> [Supplied information]
------------------------------------------------------------------------

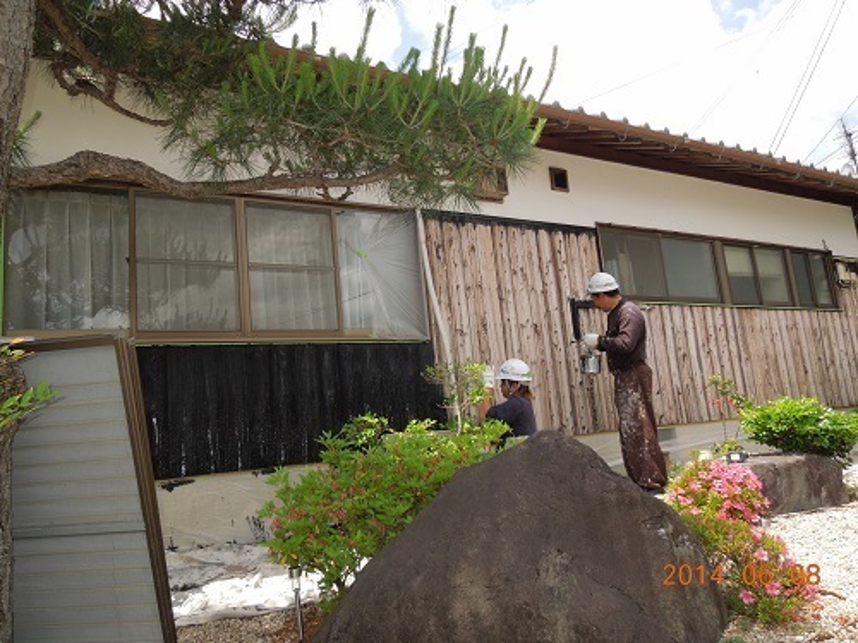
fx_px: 620
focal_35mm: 25
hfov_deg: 69.4
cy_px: 322
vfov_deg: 54.9
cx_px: 429
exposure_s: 1/500
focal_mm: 4.5
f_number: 3.3
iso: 100
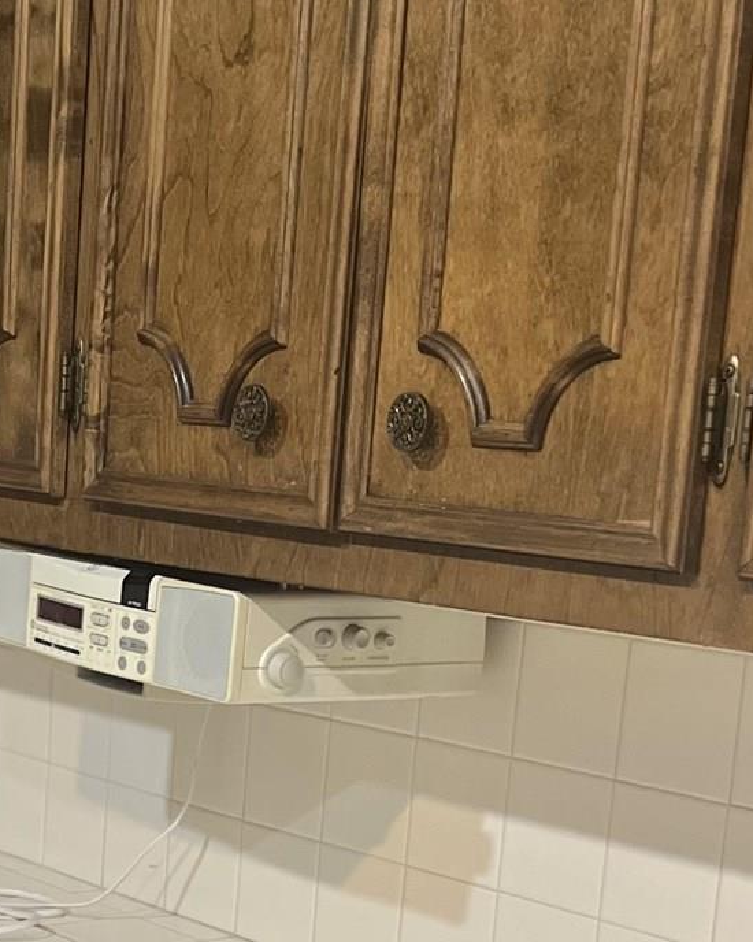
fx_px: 2369
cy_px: 843
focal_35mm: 85
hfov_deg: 17.8
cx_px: 100
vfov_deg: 22.0
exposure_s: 1/60
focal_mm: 5.7
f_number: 1.5
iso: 250
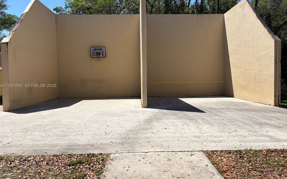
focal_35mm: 28
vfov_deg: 44.5
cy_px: 86
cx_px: 146
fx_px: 219
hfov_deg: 66.5
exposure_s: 1/4608
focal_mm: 5.96
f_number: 1.6
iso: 50
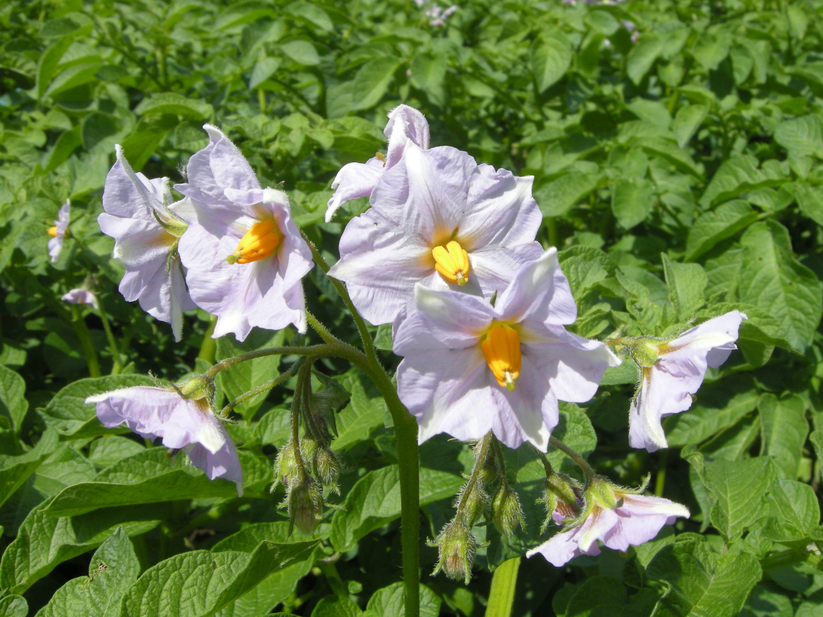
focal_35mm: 35
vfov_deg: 40.7
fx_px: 832
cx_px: 412
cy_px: 308
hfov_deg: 52.6
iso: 64
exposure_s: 1/213
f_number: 6.1
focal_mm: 7.5
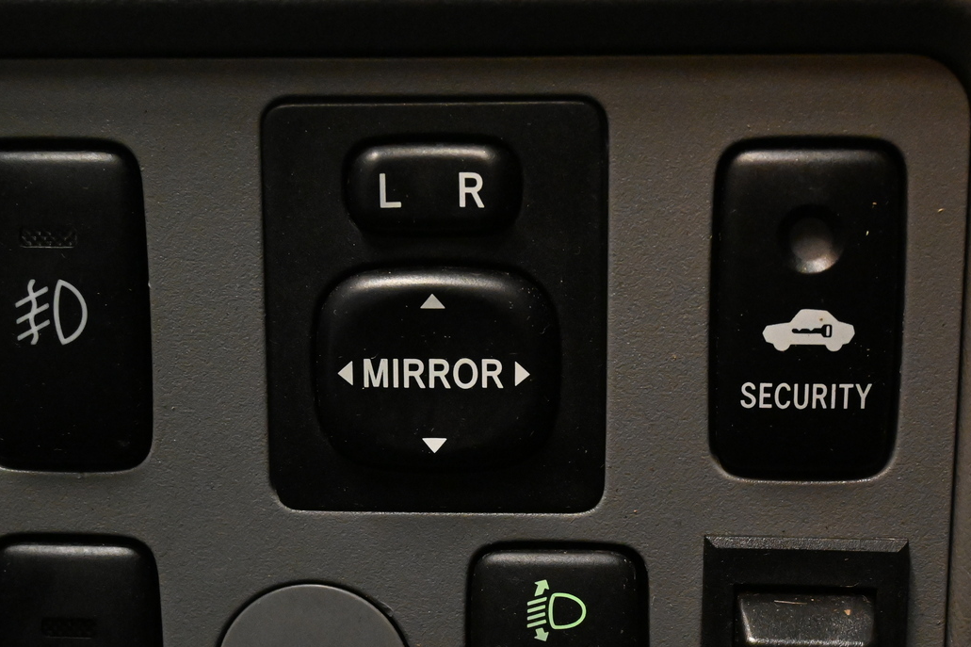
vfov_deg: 20.4
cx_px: 473
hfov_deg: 30.5
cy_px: 486
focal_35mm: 66
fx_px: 1780
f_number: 5.6
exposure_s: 1/50
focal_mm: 28
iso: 7200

------------------------------------------------------------------------

> [What to do] Repeat the records above exactly, leaving out the pictures.

> [Solved exercise]
fx_px: 620
focal_35mm: 25
hfov_deg: 69.4
cy_px: 322
vfov_deg: 54.9
cx_px: 429
exposure_s: 1/500
focal_mm: 4.5
f_number: 3.3
iso: 100
fx_px: 2369
cy_px: 843
focal_35mm: 85
hfov_deg: 17.8
cx_px: 100
vfov_deg: 22.0
exposure_s: 1/60
focal_mm: 5.7
f_number: 1.5
iso: 250
focal_35mm: 28
vfov_deg: 44.5
cy_px: 86
cx_px: 146
fx_px: 219
hfov_deg: 66.5
exposure_s: 1/4608
focal_mm: 5.96
f_number: 1.6
iso: 50
focal_35mm: 35
vfov_deg: 40.7
fx_px: 832
cx_px: 412
cy_px: 308
hfov_deg: 52.6
iso: 64
exposure_s: 1/213
f_number: 6.1
focal_mm: 7.5
vfov_deg: 20.4
cx_px: 473
hfov_deg: 30.5
cy_px: 486
focal_35mm: 66
fx_px: 1780
f_number: 5.6
exposure_s: 1/50
focal_mm: 28
iso: 7200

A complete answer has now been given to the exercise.